«El canto de la viña de Isaías, de la primera lectura de hoy, presenta a un delicado viñador que después de su esfuerzo en vez de recoger uvas dulces recoge agrazones. Nosotros tenemos que sentirnos esa viña cuidada y mimada hasta el extemo por Dios. A cada uno, como cepas de su viña, nos ama como si no existiésemos nadie más que Él y nosotros, como si de verdad necesitase amarnos para ser feliz».
Por Roberto Sayalero, OAR. Zaragoza, España.
¿Cómo son mis frutos? Las lecturas de hoy, centradas en la viña, insisten en la importancia del fruto. Nosotros estamos llamados a dar fruto, a ser bendición y alegría para el corazón de toda la humanidad, cosa que podemos conseguir simplemente siendo sensibles a las necesidades de los otros.
El evangelio contiene un resumen de la historia de la salvación: Los labradores son los dirigentes, que se creen propietarios de la Viña pero no son más que simples inquilinos. Los enviados son los profetas. Algunos maltratados y otros, asesinados. El hijo es Jesús: lo empujan fuera de la viña y lo matan. Al final, la viña cambia de inquilinos para que otros labradores den fruto.
Dependiendo de la latitud en que nos encontremos, la imagen de una viña nos resulta más o menos familiar. Para los oyentes de Jesús, sí lo era. El canto de la viña de Isaías, de la primera lectura de hoy, presenta a un delicado viñador que, después de su esfuerzo, en vez de recoger uvas dulces, recoge agrazones. Nosotros tenemos que sentirnos esa viña cuidada y mimada hasta el extemo por Dios. A cada uno, como cepas de su viña, nos ama como si no existiésemos nadie más que Él y nosotros, como si de verdad necesitase amarnos para ser feliz.
Nosotros no siempre sabemos corresponder a ese amor, no siempre nuestros frutos son dulces.
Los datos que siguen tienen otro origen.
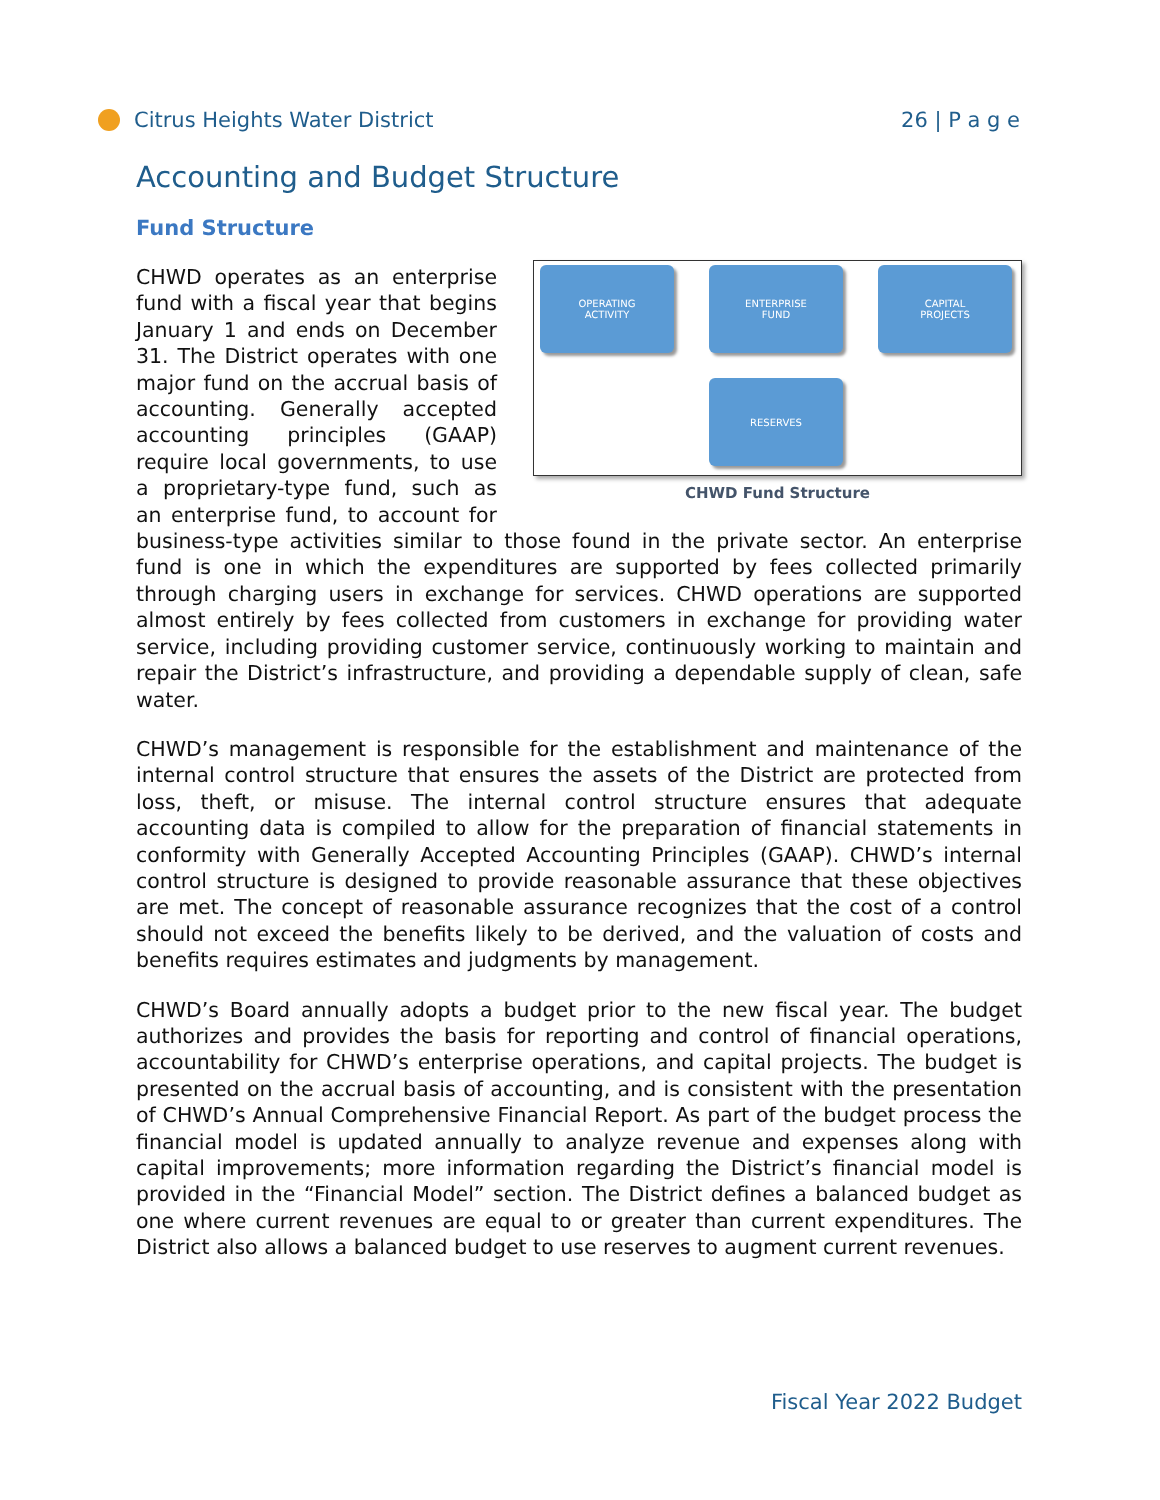Citrus Heights Water District 26 | P a g e
Accounting and Budget Structure
Fund Structure
OPERATING
ACTIVITY
ENTERPRISE
FUND
CAPITAL
PROJECTS
RESERVES
CHWD Fund Structure
CHWD operates as an enterprise fund with a fiscal year that begins January 1 and ends on December 31. The District operates with one major fund on the accrual basis of accounting. Generally accepted accounting principles (GAAP) require local governments, to use a proprietary-type fund, such as an enterprise fund, to account for business-type activities similar to those found in the private sector. An enterprise fund is one in which the expenditures are supported by fees collected primarily through charging users in exchange for services. CHWD operations are supported almost entirely by fees collected from customers in exchange for providing water service, including providing customer service, continuously working to maintain and repair the District’s infrastructure, and providing a dependable supply of clean, safe water.
CHWD’s management is responsible for the establishment and maintenance of the internal control structure that ensures the assets of the District are protected from loss, theft, or misuse. The internal control structure ensures that adequate accounting data is compiled to allow for the preparation of financial statements in conformity with Generally Accepted Accounting Principles (GAAP). CHWD’s internal control structure is designed to provide reasonable assurance that these objectives are met. The concept of reasonable assurance recognizes that the cost of a control should not exceed the benefits likely to be derived, and the valuation of costs and benefits requires estimates and judgments by management.
CHWD’s Board annually adopts a budget prior to the new fiscal year. The budget authorizes and provides the basis for reporting and control of financial operations, accountability for CHWD’s enterprise operations, and capital projects. The budget is presented on the accrual basis of accounting, and is consistent with the presentation of CHWD’s Annual Comprehensive Financial Report. As part of the budget process the financial model is updated annually to analyze revenue and expenses along with capital improvements; more information regarding the District’s financial model is provided in the “Financial Model” section. The District defines a balanced budget as one where current revenues are equal to or greater than current expenditures. The District also allows a balanced budget to use reserves to augment current revenues.
Fiscal Year 2022 Budget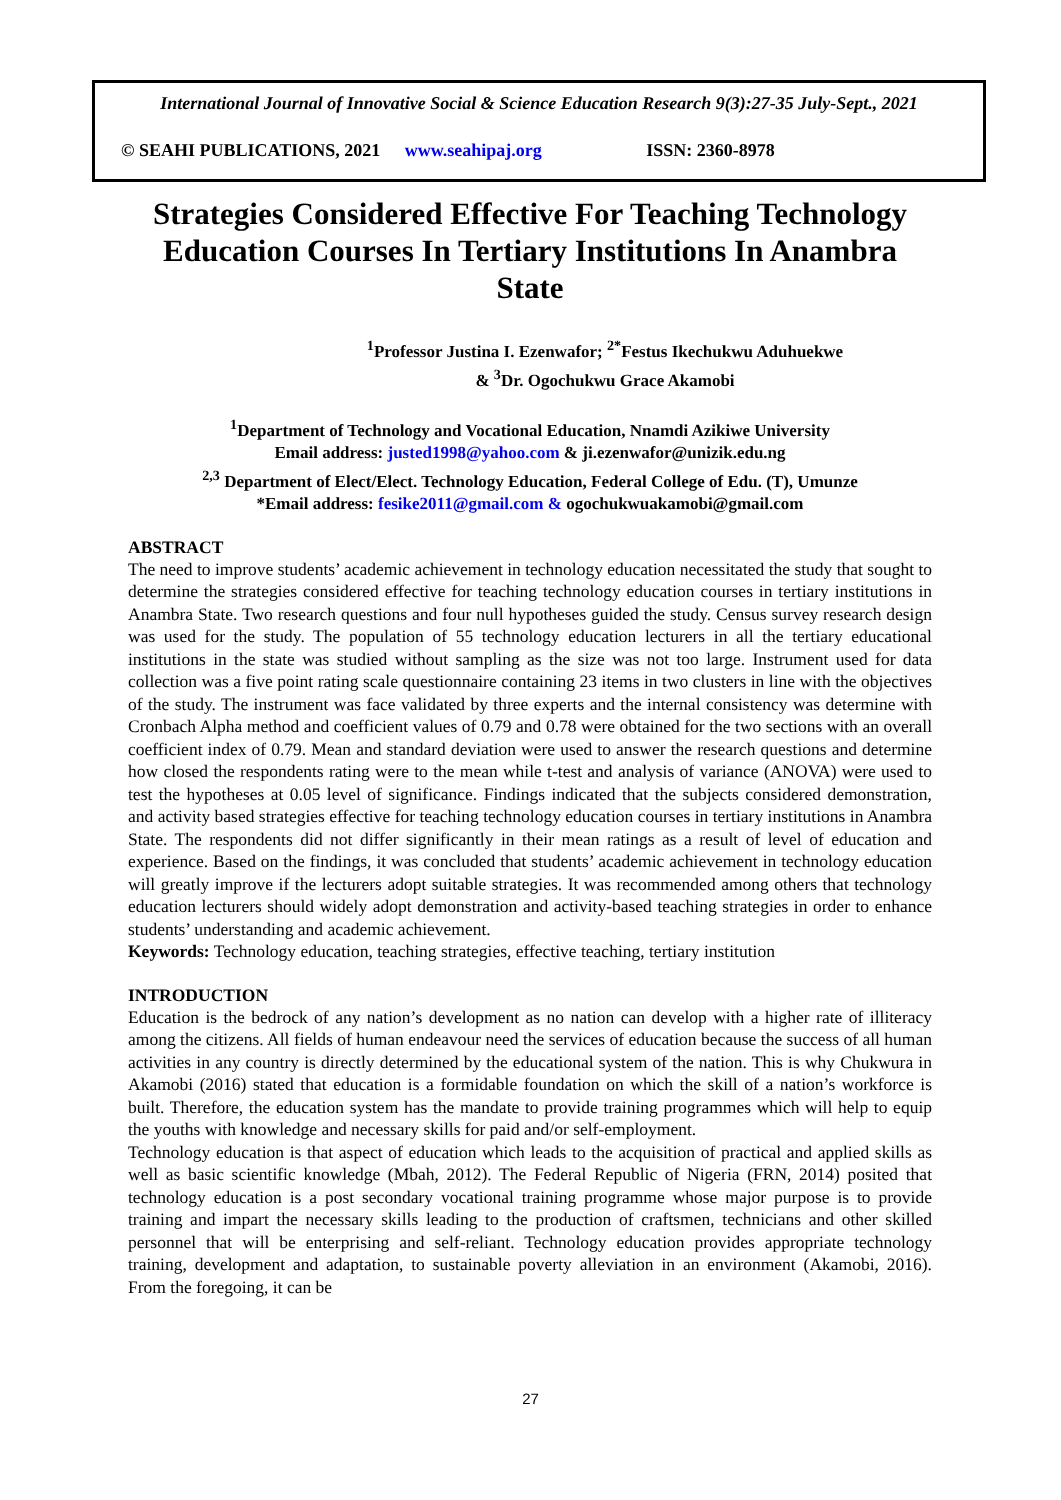International Journal of Innovative Social & Science Education Research 9(3):27-35 July-Sept., 2021
© SEAHI PUBLICATIONS, 2021 www.seahipaj.org ISSN: 2360-8978
Strategies Considered Effective For Teaching Technology Education Courses In Tertiary Institutions In Anambra State
<sup>1</sup> Professor Justina I. Ezenwafor; <sup>2*</sup>Festus Ikechukwu Aduhuekwe
& <sup>3</sup>Dr. Ogochukwu Grace Akamobi
<sup>1</sup> Department of Technology and Vocational Education, Nnamdi Azikiwe University
Email address: justed1998@yahoo.com & ji.ezenwafor@unizik.edu.ng
<sup>2,3</sup> Department of Elect/Elect. Technology Education, Federal College of Edu. (T), Umunze
*Email address: fesike2011@gmail.com & ogochukwuakamobi@gmail.com
ABSTRACT
The need to improve students’ academic achievement in technology education necessitated the study that sought to determine the strategies considered effective for teaching technology education courses in tertiary institutions in Anambra State. Two research questions and four null hypotheses guided the study. Census survey research design was used for the study. The population of 55 technology education lecturers in all the tertiary educational institutions in the state was studied without sampling as the size was not too large. Instrument used for data collection was a five point rating scale questionnaire containing 23 items in two clusters in line with the objectives of the study. The instrument was face validated by three experts and the internal consistency was determine with Cronbach Alpha method and coefficient values of 0.79 and 0.78 were obtained for the two sections with an overall coefficient index of 0.79. Mean and standard deviation were used to answer the research questions and determine how closed the respondents rating were to the mean while t-test and analysis of variance (ANOVA) were used to test the hypotheses at 0.05 level of significance. Findings indicated that the subjects considered demonstration, and activity based strategies effective for teaching technology education courses in tertiary institutions in Anambra State. The respondents did not differ significantly in their mean ratings as a result of level of education and experience. Based on the findings, it was concluded that students’ academic achievement in technology education will greatly improve if the lecturers adopt suitable strategies. It was recommended among others that technology education lecturers should widely adopt demonstration and activity-based teaching strategies in order to enhance students’ understanding and academic achievement.
Keywords: Technology education, teaching strategies, effective teaching, tertiary institution
INTRODUCTION
Education is the bedrock of any nation’s development as no nation can develop with a higher rate of illiteracy among the citizens. All fields of human endeavour need the services of education because the success of all human activities in any country is directly determined by the educational system of the nation. This is why Chukwura in Akamobi (2016) stated that education is a formidable foundation on which the skill of a nation’s workforce is built. Therefore, the education system has the mandate to provide training programmes which will help to equip the youths with knowledge and necessary skills for paid and/or self-employment.
Technology education is that aspect of education which leads to the acquisition of practical and applied skills as well as basic scientific knowledge (Mbah, 2012). The Federal Republic of Nigeria (FRN, 2014) posited that technology education is a post secondary vocational training programme whose major purpose is to provide training and impart the necessary skills leading to the production of craftsmen, technicians and other skilled personnel that will be enterprising and self-reliant. Technology education provides appropriate technology training, development and adaptation, to sustainable poverty alleviation in an environment (Akamobi, 2016). From the foregoing, it can be
27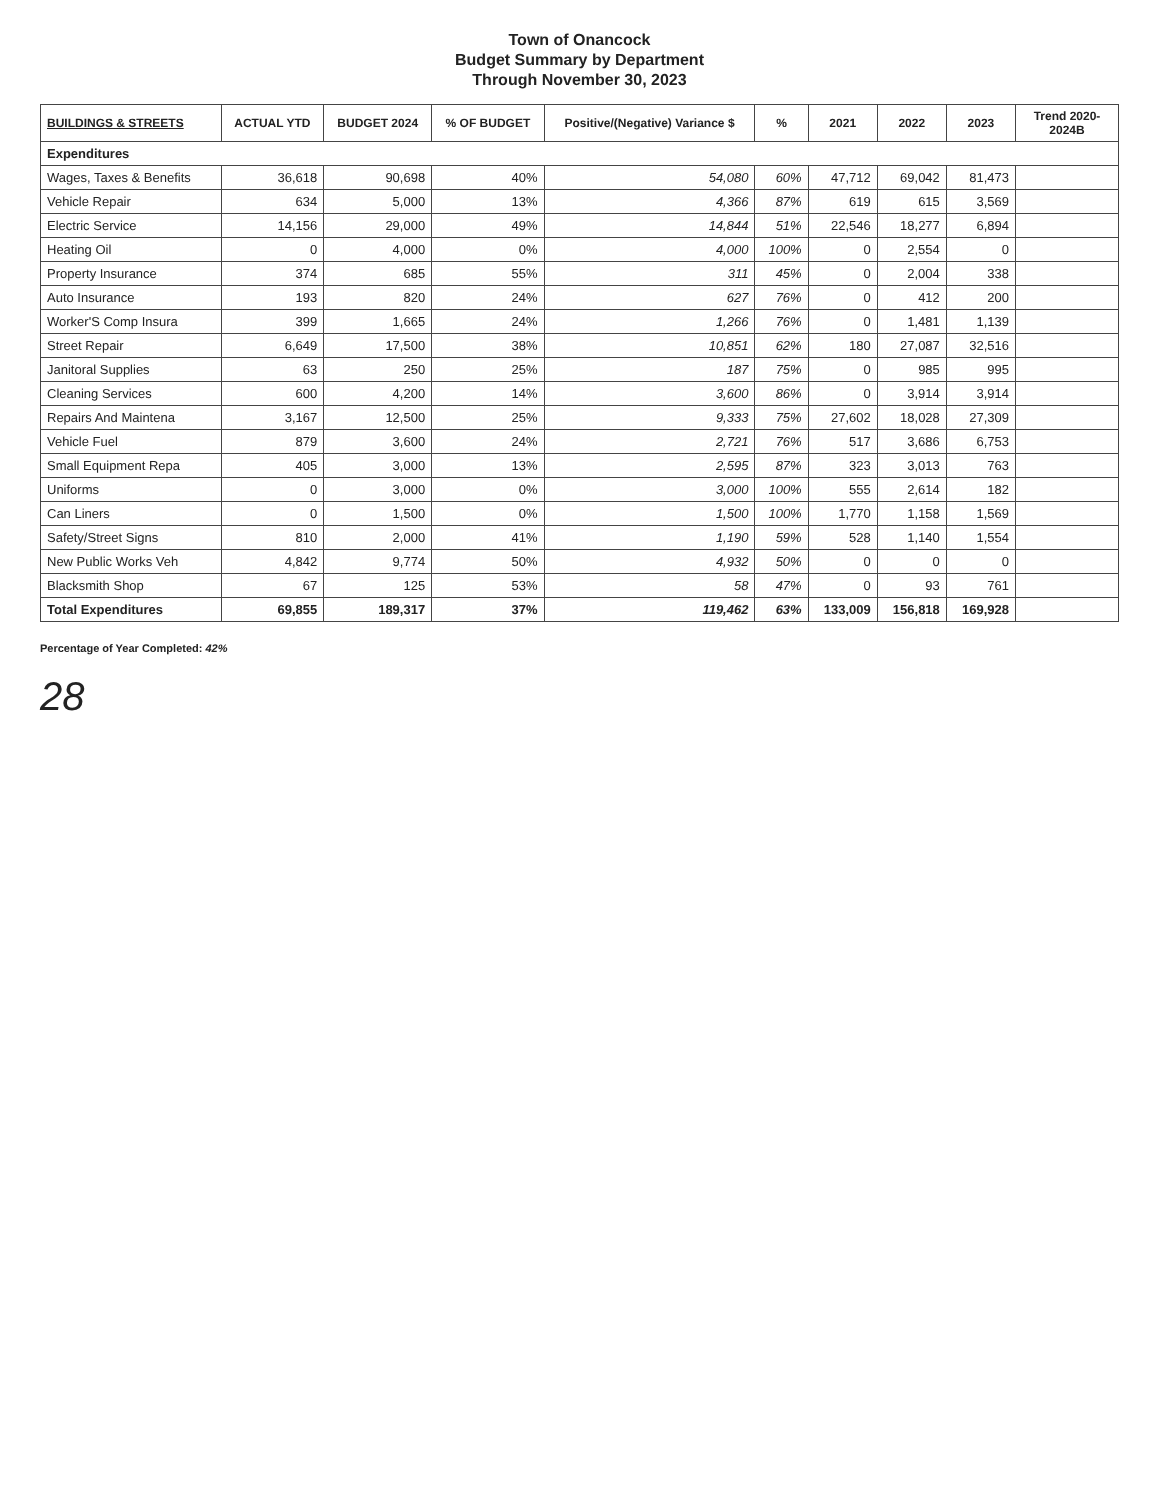Town of Onancock
Budget Summary by Department
Through November 30, 2023
| BUILDINGS & STREETS | ACTUAL YTD | BUDGET 2024 | % OF BUDGET | Positive/(Negative) Variance $ | % | 2021 | 2022 | 2023 | Trend 2020-2024B |
| --- | --- | --- | --- | --- | --- | --- | --- | --- | --- |
| Expenditures | | | | | | | | | |
| Wages, Taxes & Benefits | 36,618 | 90,698 | 40% | 54,080 | 60% | 47,712 | 69,042 | 81,473 | |
| Vehicle Repair | 634 | 5,000 | 13% | 4,366 | 87% | 619 | 615 | 3,569 | |
| Electric Service | 14,156 | 29,000 | 49% | 14,844 | 51% | 22,546 | 18,277 | 6,894 | |
| Heating Oil | 0 | 4,000 | 0% | 4,000 | 100% | 0 | 2,554 | 0 | |
| Property Insurance | 374 | 685 | 55% | 311 | 45% | 0 | 2,004 | 338 | |
| Auto Insurance | 193 | 820 | 24% | 627 | 76% | 0 | 412 | 200 | |
| Worker'S Comp Insura | 399 | 1,665 | 24% | 1,266 | 76% | 0 | 1,481 | 1,139 | |
| Street Repair | 6,649 | 17,500 | 38% | 10,851 | 62% | 180 | 27,087 | 32,516 | |
| Janitoral Supplies | 63 | 250 | 25% | 187 | 75% | 0 | 985 | 995 | |
| Cleaning Services | 600 | 4,200 | 14% | 3,600 | 86% | 0 | 3,914 | 3,914 | |
| Repairs And Maintena | 3,167 | 12,500 | 25% | 9,333 | 75% | 27,602 | 18,028 | 27,309 | |
| Vehicle Fuel | 879 | 3,600 | 24% | 2,721 | 76% | 517 | 3,686 | 6,753 | |
| Small Equipment Repa | 405 | 3,000 | 13% | 2,595 | 87% | 323 | 3,013 | 763 | |
| Uniforms | 0 | 3,000 | 0% | 3,000 | 100% | 555 | 2,614 | 182 | |
| Can Liners | 0 | 1,500 | 0% | 1,500 | 100% | 1,770 | 1,158 | 1,569 | |
| Safety/Street Signs | 810 | 2,000 | 41% | 1,190 | 59% | 528 | 1,140 | 1,554 | |
| New Public Works Veh | 4,842 | 9,774 | 50% | 4,932 | 50% | 0 | 0 | 0 | |
| Blacksmith Shop | 67 | 125 | 53% | 58 | 47% | 0 | 93 | 761 | |
| Total Expenditures | 69,855 | 189,317 | 37% | 119,462 | 63% | 133,009 | 156,818 | 169,928 | |
Percentage of Year Completed: 42%
28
Dios solamente nos exige los frutos que podemos dar, porque precisamente, si sirve la comparación, Él nos ha plantado y conoce cuáles son nuestras posibilidades. Esta puede ser una de las conclusiones que podemos extraer para poner en práctica en nuestra vida: caminar alegres y confiados en el amor de ese Dios viñador que exige de nosotros frutos, pero nunca por encima de nuestras posibilidades.
La segunda conclusión es que hemos de tener cuidado y evitar hacernos dueños y señores de la viña. No somos más que arrendatarios, servidores de esos frutos que estamos llamados a dar como comunidad. A veces nos gusta hacer coincidir la voluntad de Dios con la nuestra, como si fuésemos los administradores. Para ello tenemos que esforzarnos en hacer crecer nuestra Iglesia horizontalmente, respetando al Espíritu como verdadero sembrador. Si no intentamos comportarnos así nunca llegaremos a entender el mensaje del Reino que es de igualdad, pero no de uniformidad. Viviendo así, seguro que damos frutos y somos vino que alegra el corazón del hombre y no vinagre que causa dolor y exclusión.